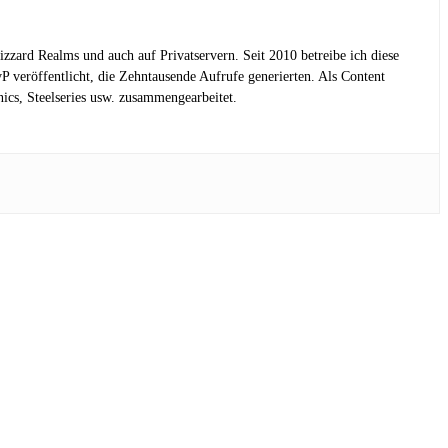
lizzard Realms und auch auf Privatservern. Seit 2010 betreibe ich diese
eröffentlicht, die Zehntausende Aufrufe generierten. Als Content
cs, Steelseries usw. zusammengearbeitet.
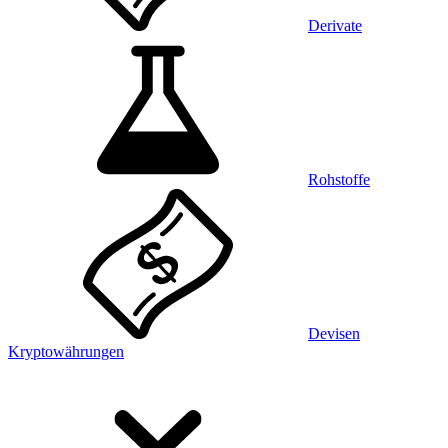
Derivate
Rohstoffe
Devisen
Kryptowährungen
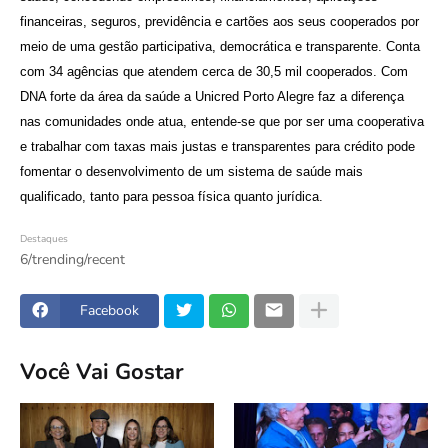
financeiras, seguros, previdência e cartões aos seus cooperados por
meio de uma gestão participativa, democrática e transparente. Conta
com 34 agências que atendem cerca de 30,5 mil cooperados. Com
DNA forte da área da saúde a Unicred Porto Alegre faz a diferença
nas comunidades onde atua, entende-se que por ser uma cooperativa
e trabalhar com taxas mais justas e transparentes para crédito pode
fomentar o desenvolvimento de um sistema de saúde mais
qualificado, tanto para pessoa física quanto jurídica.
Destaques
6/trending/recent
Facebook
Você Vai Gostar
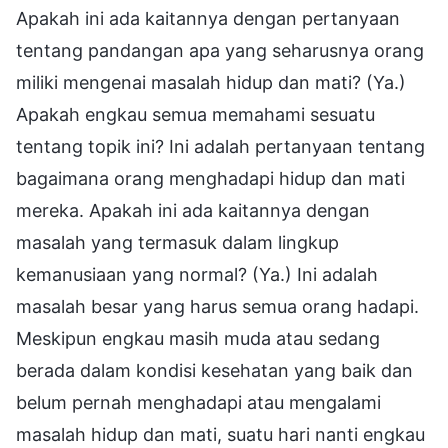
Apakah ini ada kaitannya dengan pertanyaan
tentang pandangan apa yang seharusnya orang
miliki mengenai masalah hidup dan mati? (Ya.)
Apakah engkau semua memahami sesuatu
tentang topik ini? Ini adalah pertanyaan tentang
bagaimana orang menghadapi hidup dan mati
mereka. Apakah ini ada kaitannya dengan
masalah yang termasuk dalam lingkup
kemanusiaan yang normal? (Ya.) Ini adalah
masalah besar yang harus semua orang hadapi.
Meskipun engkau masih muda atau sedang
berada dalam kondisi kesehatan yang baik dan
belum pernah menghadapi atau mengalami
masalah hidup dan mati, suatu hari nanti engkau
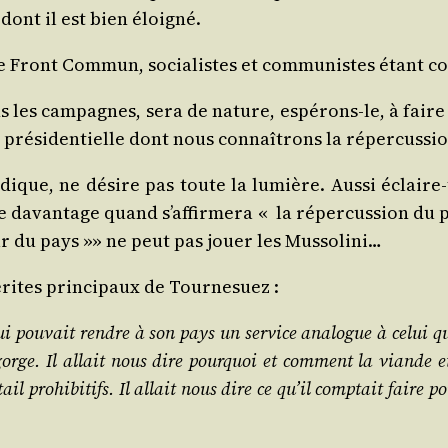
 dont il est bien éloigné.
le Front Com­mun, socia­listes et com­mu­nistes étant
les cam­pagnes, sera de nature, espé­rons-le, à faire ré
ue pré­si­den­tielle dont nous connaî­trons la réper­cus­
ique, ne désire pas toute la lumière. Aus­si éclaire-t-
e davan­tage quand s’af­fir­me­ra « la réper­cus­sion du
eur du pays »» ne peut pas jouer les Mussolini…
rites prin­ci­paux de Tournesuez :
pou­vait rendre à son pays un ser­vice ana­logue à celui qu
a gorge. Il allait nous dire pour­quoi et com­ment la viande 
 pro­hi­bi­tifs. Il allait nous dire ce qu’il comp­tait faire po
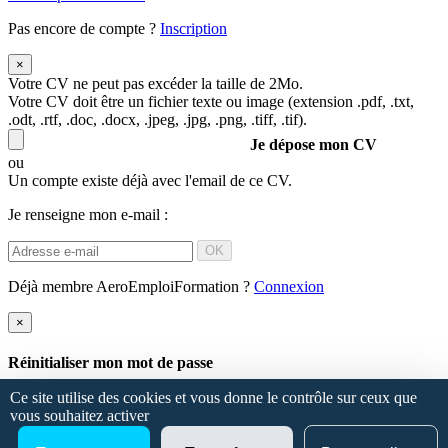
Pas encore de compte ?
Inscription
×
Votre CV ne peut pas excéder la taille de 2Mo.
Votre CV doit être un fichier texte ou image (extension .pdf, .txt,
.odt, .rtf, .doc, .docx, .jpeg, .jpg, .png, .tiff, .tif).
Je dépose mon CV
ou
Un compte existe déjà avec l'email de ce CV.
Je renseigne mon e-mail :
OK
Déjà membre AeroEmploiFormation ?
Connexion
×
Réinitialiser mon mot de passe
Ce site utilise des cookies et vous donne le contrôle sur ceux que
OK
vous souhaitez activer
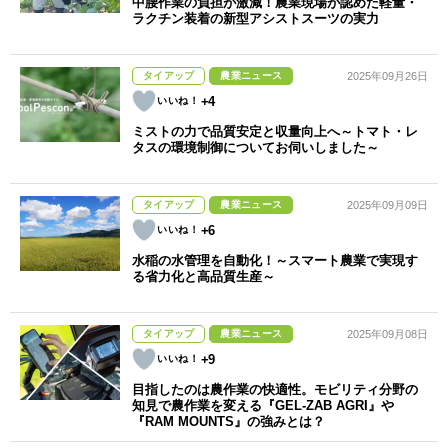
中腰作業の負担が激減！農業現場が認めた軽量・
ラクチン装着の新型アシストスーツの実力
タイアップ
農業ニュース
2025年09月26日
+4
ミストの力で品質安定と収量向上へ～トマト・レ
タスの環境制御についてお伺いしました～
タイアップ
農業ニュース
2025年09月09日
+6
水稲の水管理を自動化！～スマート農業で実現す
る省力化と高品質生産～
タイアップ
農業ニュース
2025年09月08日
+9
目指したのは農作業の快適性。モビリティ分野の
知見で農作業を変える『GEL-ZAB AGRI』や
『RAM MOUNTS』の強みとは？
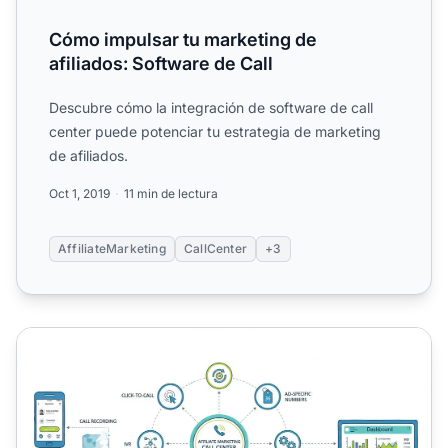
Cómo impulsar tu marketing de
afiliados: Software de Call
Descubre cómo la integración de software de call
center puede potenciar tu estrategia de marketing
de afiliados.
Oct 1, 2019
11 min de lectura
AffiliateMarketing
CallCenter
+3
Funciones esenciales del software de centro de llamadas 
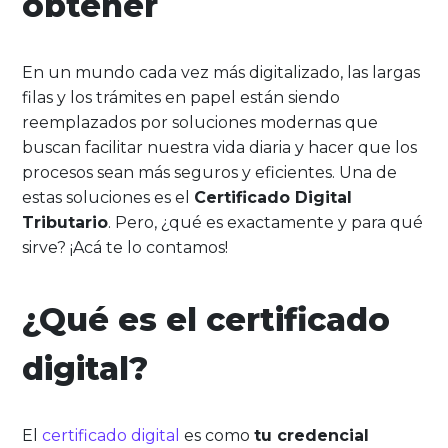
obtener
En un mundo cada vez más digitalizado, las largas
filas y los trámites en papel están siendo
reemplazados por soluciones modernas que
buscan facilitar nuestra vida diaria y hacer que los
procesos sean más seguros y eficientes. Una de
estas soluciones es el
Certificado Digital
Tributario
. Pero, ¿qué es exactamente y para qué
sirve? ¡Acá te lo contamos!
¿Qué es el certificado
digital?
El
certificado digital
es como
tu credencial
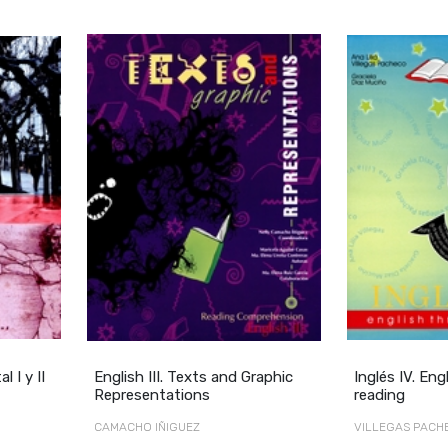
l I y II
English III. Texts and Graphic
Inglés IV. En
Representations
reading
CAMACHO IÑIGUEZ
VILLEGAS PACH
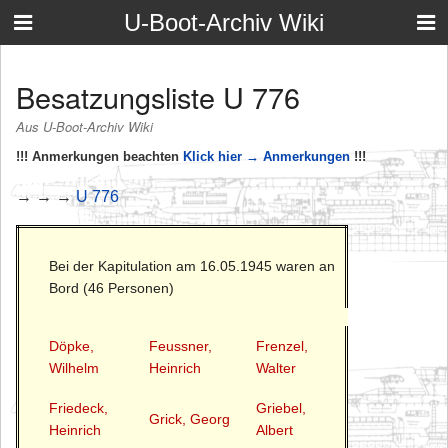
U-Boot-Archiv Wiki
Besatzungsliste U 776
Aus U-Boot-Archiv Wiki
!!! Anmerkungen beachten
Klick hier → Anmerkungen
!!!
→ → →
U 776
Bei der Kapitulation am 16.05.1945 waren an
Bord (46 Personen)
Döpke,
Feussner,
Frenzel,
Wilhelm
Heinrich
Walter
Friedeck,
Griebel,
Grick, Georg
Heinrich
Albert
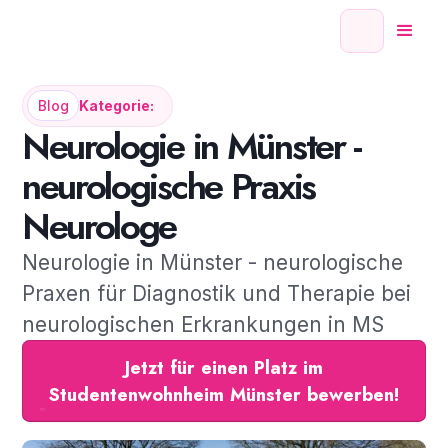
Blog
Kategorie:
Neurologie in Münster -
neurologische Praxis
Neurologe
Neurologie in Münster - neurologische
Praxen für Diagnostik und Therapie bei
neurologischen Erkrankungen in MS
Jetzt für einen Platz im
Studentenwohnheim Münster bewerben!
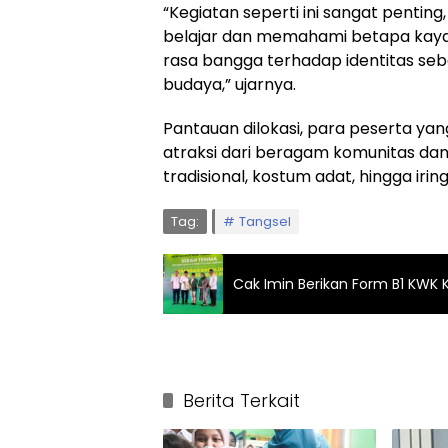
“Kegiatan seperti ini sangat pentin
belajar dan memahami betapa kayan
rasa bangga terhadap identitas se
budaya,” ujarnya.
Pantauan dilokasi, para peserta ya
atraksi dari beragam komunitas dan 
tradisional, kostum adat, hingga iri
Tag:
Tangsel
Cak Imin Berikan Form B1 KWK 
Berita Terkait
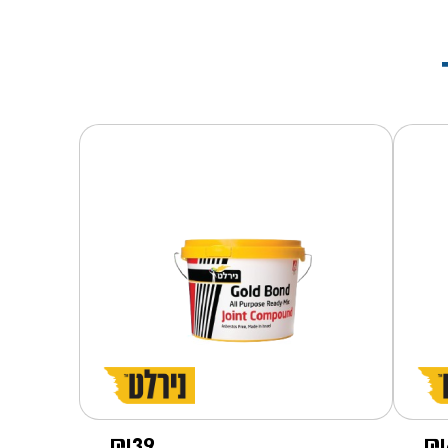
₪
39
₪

---*---

Using the records above, print exactly the lines between the ones containing "cs, Steelseries usw. zusammengearbeitet." and "nas comunidades onde", inclusive, and nothing else; no pictures.

## The answer
cs, Steelseries usw. zusammengearbeitet.
Derivate
Rohstoffe
Devisen
Kryptowährungen
financeiras, seguros, previdência e cartões aos seus cooperados por
meio de uma gestão participativa, democrática e transparente. Conta
com 34 agências que atendem cerca de 30,5 mil cooperados. Com
DNA forte da área da saúde a Unicred Porto Alegre faz a diferença
nas comunidades onde atua, entende-se que por ser uma cooperativa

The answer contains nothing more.